Kommentar
Jetzt hat der Celesio-Chef Oesterle die Katze aus dem Sack gelassen. Die Liberalisierungsbestrebungen im In- und Ausland "bergen Wachstumschancen für unser Geschäft", wird er in einem Bericht in der Stuttgarter Zeitung zitiert. Zu den Liberalisierungstendenzen werden dort beispielsweise die mittlerweile gerichtlich genehmigte DocMorris-Apotheke in Saarbrücken gerechnet und die Markenpartnerschaften, mit denen der niederländische Versender derzeit versucht, die Bundesrepublik zu überziehen. Unter Liberalisierungstendenzen versteht man in Konzernen wie Celesio mit ihrer Tochter Gehe demnach den Weg hin zum Fremdbesitz. Noch vor wenigen Jahren sprach Oesterle davon, dass er nicht daran denke, nach einer Apothekenkette im deutschen Markt zu streben, und dass er dieses Geschäft nur im Ausland ausbaue. Von dort (beispielsweise England) ließ er allerdings auch wissen, dass "das Geld im Einzelhandel verdient wird".

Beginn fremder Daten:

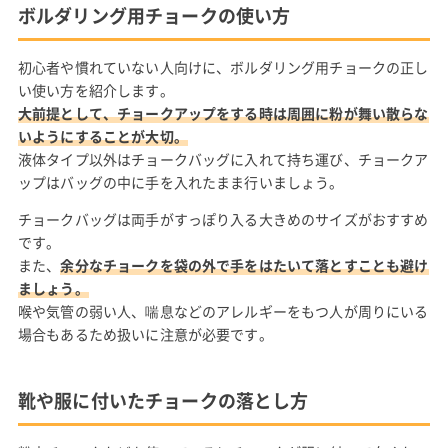
ボルダリング用チョークの使い方
初心者や慣れていない人向けに、ボルダリング用チョークの正し
い使い方を紹介します。
大前提として、チョークアップをする時は周囲に粉が舞い散らな
いようにすることが大切。
液体タイプ以外はチョークバッグに入れて持ち運び、チョークア
ップはバッグの中に手を入れたまま行いましょう。
チョークバッグは両手がすっぽり入る大きめのサイズがおすすめ
です。
また、
余分なチョークを袋の外で手をはたいて落とすことも避け
ましょう。
喉や気管の弱い人、喘息などのアレルギーをもつ人が周りにいる
場合もあるため扱いに注意が必要です。
靴や服に付いたチョークの落とし方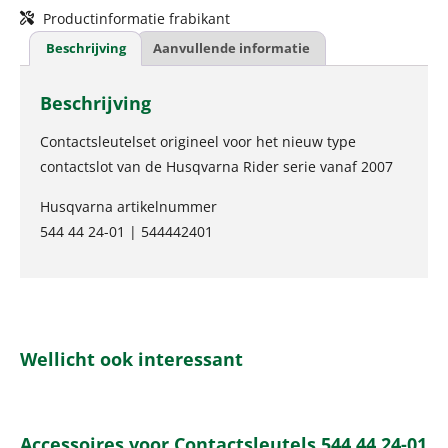
Productinformatie frabikant
Beschrijving
Aanvullende informatie
Beschrijving
Contactsleutelset origineel voor het nieuw type
contactslot van de Husqvarna Rider serie vanaf 2007
Husqvarna artikelnummer
544 44 24-01 | 544442401
Wellicht ook interessant
Accessoires voor Contactsleutels 544 44 24-01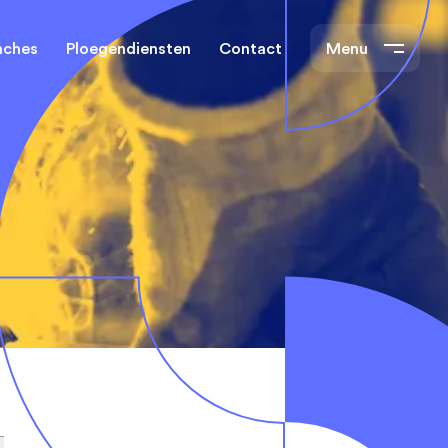
nches
Ploegendiensten
Contact
Menu
t
chnisch Operator
Chemie
2 ploegen
n
lround Operator
Rubber en Kunststof
4 ploegen
Energie- en
n
afvalverbranding
e banen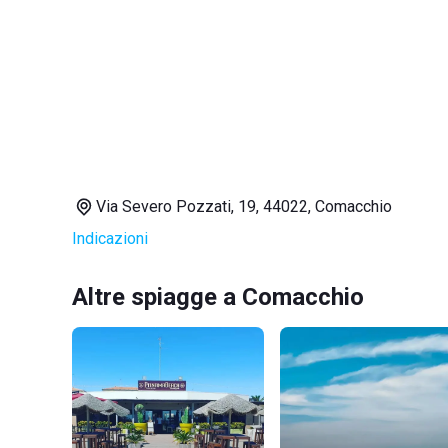
Via Severo Pozzati, 19, 44022, Comacchio
Indicazioni
Altre spiagge a Comacchio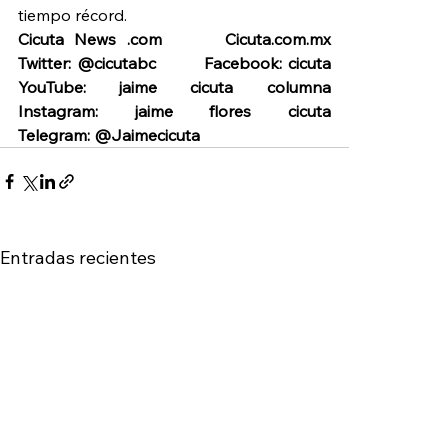
tiempo récord.
Cicuta News .com      Cicuta.com.mx       
Twitter: @cicutabc        Facebook: cicuta      
YouTube: jaime cicuta columna       
Instagram: jaime flores cicuta       
Telegram: @Jaimecicuta
Entradas recientes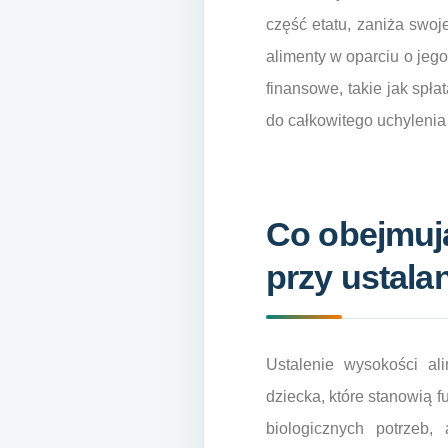
część etatu, zaniża swoj
alimenty w oparciu o jeg
finansowe, takie jak spł
do całkowitego uchylenia
Co obejmują
przy ustala
Ustalenie wysokości al
dziecka, które stanowią 
biologicznych potrzeb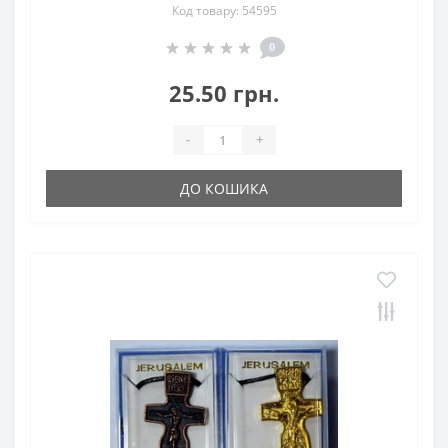
Код товару: 54595
0
25.50 грн.
-
+
ДО КОШИКА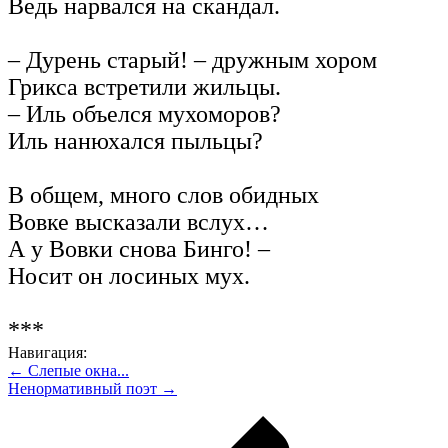
Ведь нарвался на скандал.
– Дурень старый! – дружным хором
Грикса встретили жильцы.
– Иль объелся мухоморов?
Иль нанюхался пыльцы?
В общем, много слов обидных
Вовке высказали вслух…
А у Вовки снова Бинго! –
Носит он лосиных мух.
***
Навигация:
← Слепые окна...
Ненормативный поэт →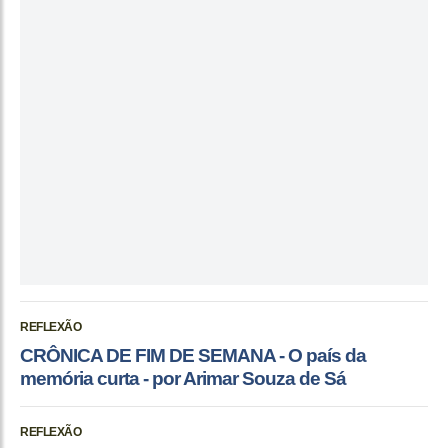
REFLEXÃO
CRÔNICA DE FIM DE SEMANA - O país da
memória curta - por Arimar Souza de Sá
REFLEXÃO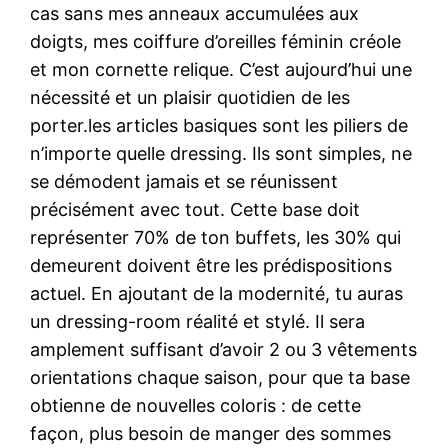
cas sans mes anneaux accumulées aux
doigts, mes coiffure d’oreilles féminin créole
et mon cornette relique. C’est aujourd’hui une
nécessité et un plaisir quotidien de les
porter.les articles basiques sont les piliers de
n’importe quelle dressing. Ils sont simples, ne
se démodent jamais et se réunissent
précisément avec tout. Cette base doit
représenter 70% de ton buffets, les 30% qui
demeurent doivent être les prédispositions
actuel. En ajoutant de la modernité, tu auras
un dressing-room réalité et stylé. Il sera
amplement suffisant d’avoir 2 ou 3 vêtements
orientations chaque saison, pour que ta base
obtienne de nouvelles coloris : de cette
façon, plus besoin de manger des sommes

Mittlerweile nimmt er kein Blatt mehr vor den Mund und erklärt öffentlich und unumwunden: "In der Apotheke muss der Mensch im Mittelpunkt stehen. Und ob er dies tut, hängt nicht davon ab, wer Eigentümer der Apotheke ist und ob sie zu einer Kette gehört oder nicht. Das sage ich in aller Deutlichkeit" (Stuttgarter Zeitung vom 16. März 2007).
Herr Oesterle, wir haben verstanden, das ist Klartext. Jetzt wissen wir, woran wir sind und was Sie wollen. Die Stuttgarter Zeitung titelte bereits folgerichtig: "Celesio plädiert für die Öffnung des Apothekenmarktes".
Bricht man diese Überlegungen auf einen einfachen Nenner herunter, heißt dies dann nicht folgerichtig: Der Pharmahändler Celesio kann sich eine eigene Apothekenkette in Deutschland gut vorstellen und sieht darin gute Wachstumschancen? Und ist dies nicht genau das Verhalten solcher großen Konzerne: Wenn sie in irgendeine Richtung Wachstum sehen, dann wird diese Richtung verfolgt – ohne Rücksicht auf Folgen für das Szenario.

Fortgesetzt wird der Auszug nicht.